*TRY IT*: Quote verbatim the rows from the first one through the row containing "diesem Ergebnis kommt ein Round Table der", inclusive.

BEGIN DATASET EXCERPTS

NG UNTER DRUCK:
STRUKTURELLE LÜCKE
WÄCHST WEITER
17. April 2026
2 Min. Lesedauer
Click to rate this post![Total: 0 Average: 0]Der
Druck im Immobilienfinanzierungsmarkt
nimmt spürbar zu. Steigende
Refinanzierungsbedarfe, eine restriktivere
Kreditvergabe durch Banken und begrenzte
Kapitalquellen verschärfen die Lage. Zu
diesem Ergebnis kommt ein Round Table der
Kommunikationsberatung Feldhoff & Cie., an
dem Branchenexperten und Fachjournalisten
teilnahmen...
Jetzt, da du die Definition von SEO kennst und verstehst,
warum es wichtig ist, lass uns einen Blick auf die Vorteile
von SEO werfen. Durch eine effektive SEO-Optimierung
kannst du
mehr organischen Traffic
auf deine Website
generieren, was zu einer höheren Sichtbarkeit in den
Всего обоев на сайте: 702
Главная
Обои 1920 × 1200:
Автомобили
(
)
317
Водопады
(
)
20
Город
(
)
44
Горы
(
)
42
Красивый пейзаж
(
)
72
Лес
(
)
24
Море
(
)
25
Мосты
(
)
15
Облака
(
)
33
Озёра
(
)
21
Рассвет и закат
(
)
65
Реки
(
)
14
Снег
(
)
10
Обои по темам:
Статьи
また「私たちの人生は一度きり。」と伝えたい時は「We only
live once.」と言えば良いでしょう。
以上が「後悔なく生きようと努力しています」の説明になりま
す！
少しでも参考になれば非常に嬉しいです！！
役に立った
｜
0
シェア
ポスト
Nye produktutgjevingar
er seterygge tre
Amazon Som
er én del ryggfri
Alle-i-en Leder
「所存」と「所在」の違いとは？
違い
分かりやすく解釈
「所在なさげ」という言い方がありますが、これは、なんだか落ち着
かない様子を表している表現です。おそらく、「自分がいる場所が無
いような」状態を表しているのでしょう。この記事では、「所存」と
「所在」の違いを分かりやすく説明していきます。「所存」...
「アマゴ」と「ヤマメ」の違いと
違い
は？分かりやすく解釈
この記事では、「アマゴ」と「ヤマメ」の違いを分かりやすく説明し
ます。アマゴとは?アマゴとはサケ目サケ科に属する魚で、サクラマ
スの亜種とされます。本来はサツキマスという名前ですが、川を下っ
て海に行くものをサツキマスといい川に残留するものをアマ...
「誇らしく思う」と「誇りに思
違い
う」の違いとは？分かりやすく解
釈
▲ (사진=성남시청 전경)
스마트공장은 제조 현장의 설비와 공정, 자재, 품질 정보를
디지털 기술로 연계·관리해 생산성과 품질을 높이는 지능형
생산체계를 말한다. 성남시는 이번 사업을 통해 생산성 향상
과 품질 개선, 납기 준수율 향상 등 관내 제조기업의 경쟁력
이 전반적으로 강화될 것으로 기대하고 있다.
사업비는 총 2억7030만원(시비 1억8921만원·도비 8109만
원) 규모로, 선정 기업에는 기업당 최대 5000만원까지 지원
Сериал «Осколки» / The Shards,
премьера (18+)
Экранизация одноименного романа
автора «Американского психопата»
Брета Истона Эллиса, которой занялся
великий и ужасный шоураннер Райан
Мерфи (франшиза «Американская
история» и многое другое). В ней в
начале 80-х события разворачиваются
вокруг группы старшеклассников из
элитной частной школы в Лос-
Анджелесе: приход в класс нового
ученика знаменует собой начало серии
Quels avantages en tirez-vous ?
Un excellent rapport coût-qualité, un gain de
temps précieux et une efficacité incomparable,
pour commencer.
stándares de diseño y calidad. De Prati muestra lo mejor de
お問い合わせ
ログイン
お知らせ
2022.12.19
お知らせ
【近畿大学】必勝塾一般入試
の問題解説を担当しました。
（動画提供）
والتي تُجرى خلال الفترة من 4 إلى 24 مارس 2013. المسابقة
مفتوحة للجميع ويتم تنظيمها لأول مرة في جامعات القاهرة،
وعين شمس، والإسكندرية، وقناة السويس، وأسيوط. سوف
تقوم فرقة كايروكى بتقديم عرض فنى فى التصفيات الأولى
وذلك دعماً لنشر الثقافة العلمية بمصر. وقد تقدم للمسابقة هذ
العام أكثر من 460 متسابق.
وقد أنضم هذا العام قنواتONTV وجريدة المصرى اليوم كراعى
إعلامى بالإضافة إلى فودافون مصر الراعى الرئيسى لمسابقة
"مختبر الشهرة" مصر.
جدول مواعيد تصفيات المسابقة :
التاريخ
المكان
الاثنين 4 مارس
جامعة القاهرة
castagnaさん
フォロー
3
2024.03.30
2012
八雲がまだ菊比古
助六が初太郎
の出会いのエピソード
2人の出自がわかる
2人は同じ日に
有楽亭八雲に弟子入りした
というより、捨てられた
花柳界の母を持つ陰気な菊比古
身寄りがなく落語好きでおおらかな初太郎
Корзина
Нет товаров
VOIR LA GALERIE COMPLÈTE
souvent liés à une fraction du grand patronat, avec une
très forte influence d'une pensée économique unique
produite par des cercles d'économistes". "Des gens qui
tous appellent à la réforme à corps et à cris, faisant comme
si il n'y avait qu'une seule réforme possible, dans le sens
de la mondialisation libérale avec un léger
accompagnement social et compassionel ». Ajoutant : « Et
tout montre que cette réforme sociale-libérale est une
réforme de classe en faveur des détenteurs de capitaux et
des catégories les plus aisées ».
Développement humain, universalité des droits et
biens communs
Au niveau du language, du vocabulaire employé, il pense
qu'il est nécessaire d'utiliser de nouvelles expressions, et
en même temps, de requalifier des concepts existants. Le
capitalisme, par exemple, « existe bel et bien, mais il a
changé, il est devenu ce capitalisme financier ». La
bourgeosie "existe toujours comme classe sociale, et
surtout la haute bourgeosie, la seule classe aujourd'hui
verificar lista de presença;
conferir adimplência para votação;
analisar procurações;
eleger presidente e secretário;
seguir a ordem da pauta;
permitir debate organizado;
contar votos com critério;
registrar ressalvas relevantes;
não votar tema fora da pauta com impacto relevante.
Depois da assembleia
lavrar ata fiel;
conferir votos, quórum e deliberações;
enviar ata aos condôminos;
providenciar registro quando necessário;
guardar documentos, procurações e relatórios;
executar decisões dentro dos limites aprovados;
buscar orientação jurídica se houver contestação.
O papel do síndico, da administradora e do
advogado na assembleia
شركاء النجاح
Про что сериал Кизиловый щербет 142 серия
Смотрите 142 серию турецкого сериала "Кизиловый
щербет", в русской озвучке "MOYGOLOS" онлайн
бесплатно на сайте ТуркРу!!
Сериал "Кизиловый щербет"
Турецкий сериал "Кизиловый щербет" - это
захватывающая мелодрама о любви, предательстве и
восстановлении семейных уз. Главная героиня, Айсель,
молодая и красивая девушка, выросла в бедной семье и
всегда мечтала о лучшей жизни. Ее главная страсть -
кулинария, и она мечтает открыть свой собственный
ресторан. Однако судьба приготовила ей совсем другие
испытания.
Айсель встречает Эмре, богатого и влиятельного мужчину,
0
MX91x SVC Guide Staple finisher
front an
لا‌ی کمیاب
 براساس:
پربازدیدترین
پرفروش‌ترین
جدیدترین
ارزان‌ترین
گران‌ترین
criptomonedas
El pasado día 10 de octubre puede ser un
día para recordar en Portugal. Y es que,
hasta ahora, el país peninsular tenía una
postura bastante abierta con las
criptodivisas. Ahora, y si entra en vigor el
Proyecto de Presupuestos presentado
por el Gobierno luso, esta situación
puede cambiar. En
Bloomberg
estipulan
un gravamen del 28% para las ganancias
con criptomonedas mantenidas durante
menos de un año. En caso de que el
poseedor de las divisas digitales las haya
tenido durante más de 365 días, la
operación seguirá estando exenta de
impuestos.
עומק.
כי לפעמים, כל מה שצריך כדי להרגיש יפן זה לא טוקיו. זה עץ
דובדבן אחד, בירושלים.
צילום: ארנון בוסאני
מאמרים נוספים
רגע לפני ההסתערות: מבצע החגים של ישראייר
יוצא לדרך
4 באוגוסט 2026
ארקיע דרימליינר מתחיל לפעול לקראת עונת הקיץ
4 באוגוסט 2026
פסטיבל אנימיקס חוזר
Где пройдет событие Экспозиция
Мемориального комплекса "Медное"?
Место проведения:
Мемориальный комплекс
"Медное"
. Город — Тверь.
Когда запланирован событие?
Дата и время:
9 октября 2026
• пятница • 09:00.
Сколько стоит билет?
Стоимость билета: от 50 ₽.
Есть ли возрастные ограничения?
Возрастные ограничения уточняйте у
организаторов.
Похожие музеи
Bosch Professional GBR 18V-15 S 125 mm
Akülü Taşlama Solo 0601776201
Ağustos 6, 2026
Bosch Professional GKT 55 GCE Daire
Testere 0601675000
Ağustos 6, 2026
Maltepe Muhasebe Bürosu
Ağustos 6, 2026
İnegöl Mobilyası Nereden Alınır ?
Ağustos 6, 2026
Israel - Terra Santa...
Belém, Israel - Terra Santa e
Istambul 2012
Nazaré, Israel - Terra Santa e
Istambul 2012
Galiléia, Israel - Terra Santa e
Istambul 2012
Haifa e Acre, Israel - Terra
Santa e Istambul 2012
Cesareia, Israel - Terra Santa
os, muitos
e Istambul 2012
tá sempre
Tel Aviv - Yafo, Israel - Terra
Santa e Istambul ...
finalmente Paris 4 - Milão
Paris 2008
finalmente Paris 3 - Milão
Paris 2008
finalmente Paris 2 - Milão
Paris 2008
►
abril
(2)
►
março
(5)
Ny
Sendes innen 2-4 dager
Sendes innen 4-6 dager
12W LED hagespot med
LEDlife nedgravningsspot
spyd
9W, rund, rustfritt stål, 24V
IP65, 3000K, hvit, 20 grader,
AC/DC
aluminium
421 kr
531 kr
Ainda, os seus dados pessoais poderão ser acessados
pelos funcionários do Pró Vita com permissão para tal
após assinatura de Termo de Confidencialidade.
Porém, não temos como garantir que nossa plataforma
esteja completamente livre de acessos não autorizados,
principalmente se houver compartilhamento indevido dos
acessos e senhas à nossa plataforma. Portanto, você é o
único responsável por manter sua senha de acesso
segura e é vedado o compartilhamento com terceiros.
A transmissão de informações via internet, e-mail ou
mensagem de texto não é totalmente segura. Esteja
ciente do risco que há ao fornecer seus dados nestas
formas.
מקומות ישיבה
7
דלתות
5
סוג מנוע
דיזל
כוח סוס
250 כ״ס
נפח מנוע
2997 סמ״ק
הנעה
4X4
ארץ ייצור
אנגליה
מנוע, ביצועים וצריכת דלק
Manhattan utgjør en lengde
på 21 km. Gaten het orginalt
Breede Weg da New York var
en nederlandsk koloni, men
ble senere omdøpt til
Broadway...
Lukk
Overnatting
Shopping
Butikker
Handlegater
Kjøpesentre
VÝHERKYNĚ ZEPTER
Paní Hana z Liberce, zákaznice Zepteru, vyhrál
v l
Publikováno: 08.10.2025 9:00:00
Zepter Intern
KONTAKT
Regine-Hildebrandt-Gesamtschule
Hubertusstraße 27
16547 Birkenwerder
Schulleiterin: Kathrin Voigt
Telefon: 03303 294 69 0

END DATASET EXCERPTS

*REPLY*:
NG UNTER DRUCK:
STRUKTURELLE LÜCKE
WÄCHST WEITER
17. April 2026
2 Min. Lesedauer
Click to rate this post![Total: 0 Average: 0]Der
Druck im Immobilienfinanzierungsmarkt
nimmt spürbar zu. Steigende
Refinanzierungsbedarfe, eine restriktivere
Kreditvergabe durch Banken und begrenzte
Kapitalquellen verschärfen die Lage. Zu
diesem Ergebnis kommt ein Round Table der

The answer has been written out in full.